Start of ENTRIES PROVIDED
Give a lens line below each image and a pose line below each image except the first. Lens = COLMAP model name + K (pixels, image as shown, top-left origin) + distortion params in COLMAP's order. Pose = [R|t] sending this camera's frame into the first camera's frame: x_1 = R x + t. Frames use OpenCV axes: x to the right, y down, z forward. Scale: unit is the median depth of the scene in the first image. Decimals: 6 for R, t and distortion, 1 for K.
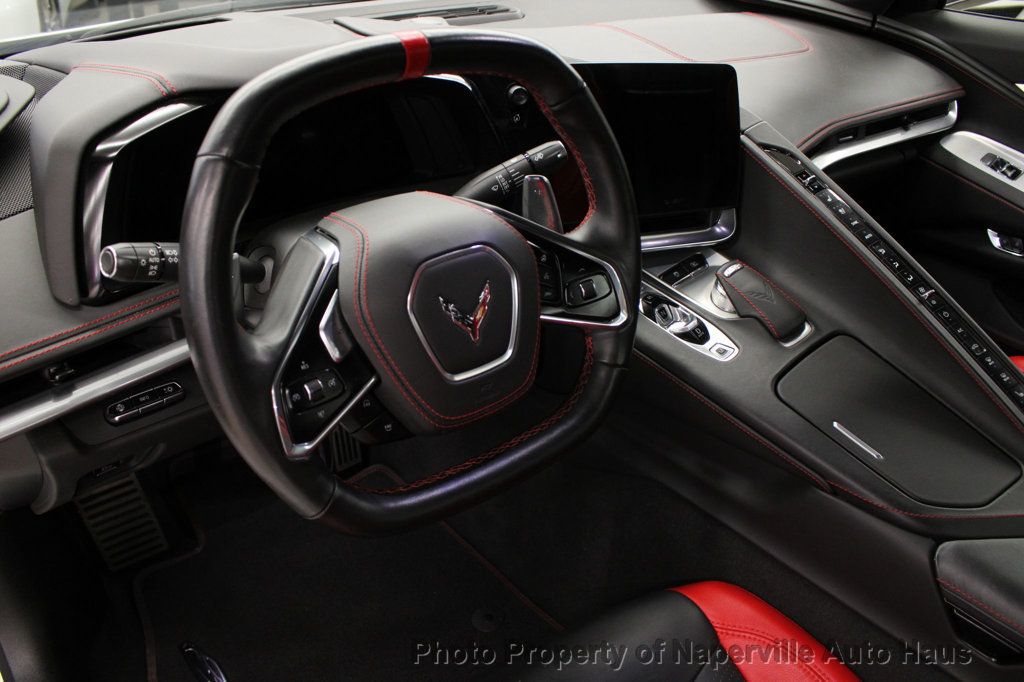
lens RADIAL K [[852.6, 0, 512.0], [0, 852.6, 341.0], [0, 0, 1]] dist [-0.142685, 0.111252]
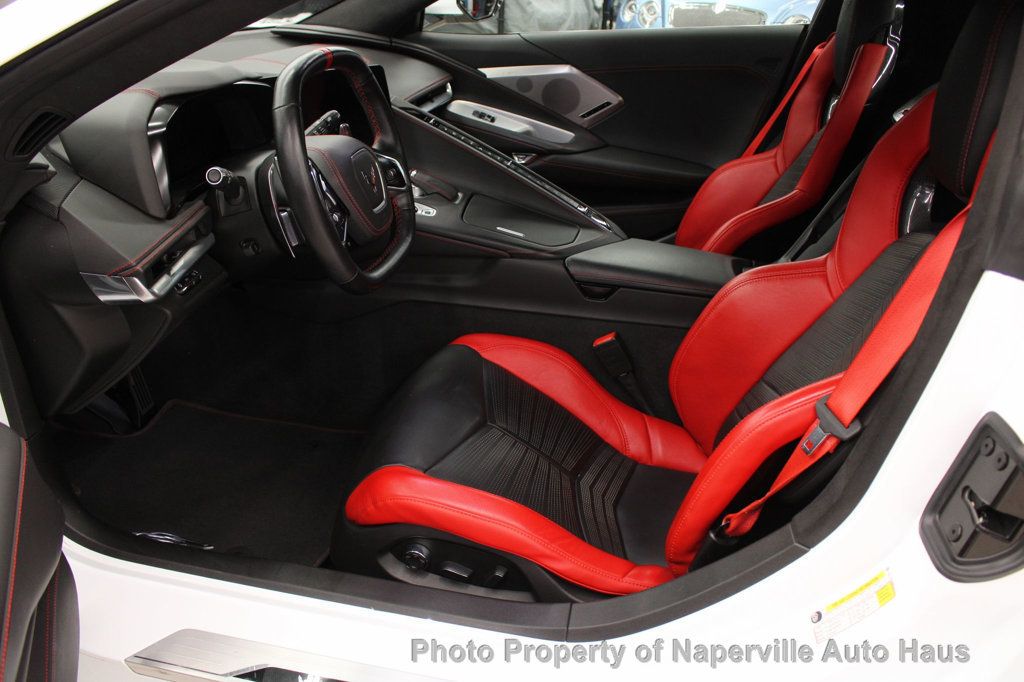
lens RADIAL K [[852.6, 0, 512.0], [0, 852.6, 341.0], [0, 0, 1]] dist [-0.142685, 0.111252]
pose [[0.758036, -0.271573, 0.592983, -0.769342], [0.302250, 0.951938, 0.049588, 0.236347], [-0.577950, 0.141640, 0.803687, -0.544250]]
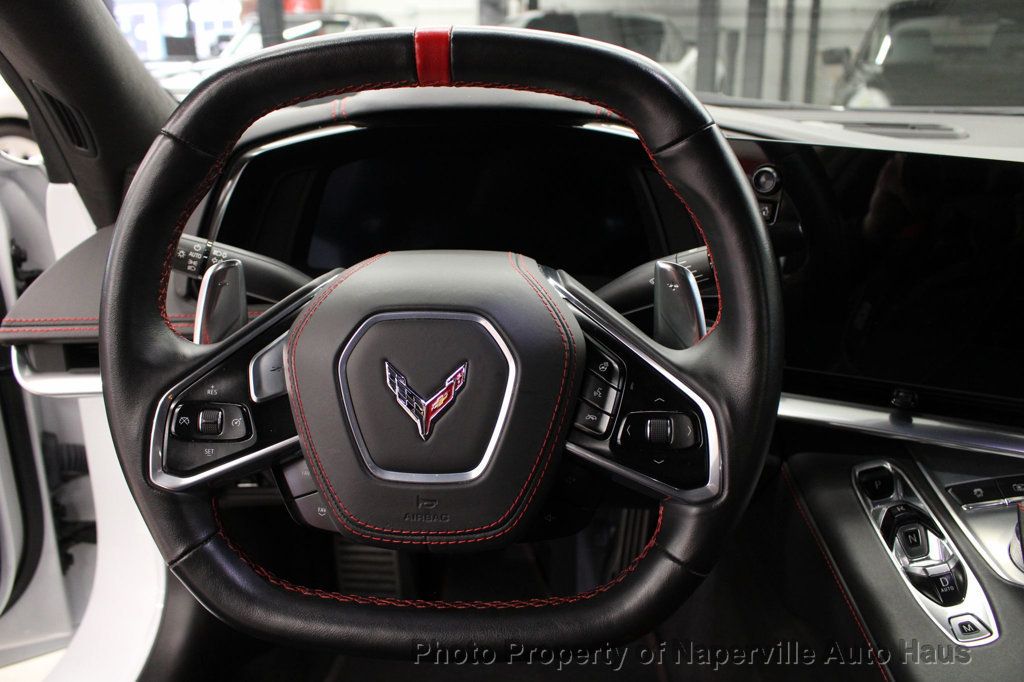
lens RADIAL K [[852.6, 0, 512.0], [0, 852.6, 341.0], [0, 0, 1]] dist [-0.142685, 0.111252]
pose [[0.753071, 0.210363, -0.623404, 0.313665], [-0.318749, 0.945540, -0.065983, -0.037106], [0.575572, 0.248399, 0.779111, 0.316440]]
End of ENTRIES PROVIDED
● WHAT YOU HAVE TO DO:
Write out all of the rows again, replacing "Decimals" with "Digits" and keeping everything else the same. Leave the pictures out.

● SOLUTION FOR THIS EXERCISE:
Give a lens line below each image and a pose line below each image except the first. Lens = COLMAP model name + K (pixels, image as shown, top-left origin) + distortion params in COLMAP's order. Pose = [R|t] sending this camera's frame into the first camera's frame: x_1 = R x + t. Frames use OpenCV axes: x to the right, y down, z forward. Scale: unit is the median depth of the scene in the first image. Digits: 6 for R, t and distortion, 1 for K.
lens RADIAL K [[852.6, 0, 512.0], [0, 852.6, 341.0], [0, 0, 1]] dist [-0.142685, 0.111252]
lens RADIAL K [[852.6, 0, 512.0], [0, 852.6, 341.0], [0, 0, 1]] dist [-0.142685, 0.111252]
pose [[0.758036, -0.271573, 0.592983, -0.769342], [0.302250, 0.951938, 0.049588, 0.236347], [-0.577950, 0.141640, 0.803687, -0.544250]]
lens RADIAL K [[852.6, 0, 512.0], [0, 852.6, 341.0], [0, 0, 1]] dist [-0.142685, 0.111252]
pose [[0.753071, 0.210363, -0.623404, 0.313665], [-0.318749, 0.945540, -0.065983, -0.037106], [0.575572, 0.248399, 0.779111, 0.316440]]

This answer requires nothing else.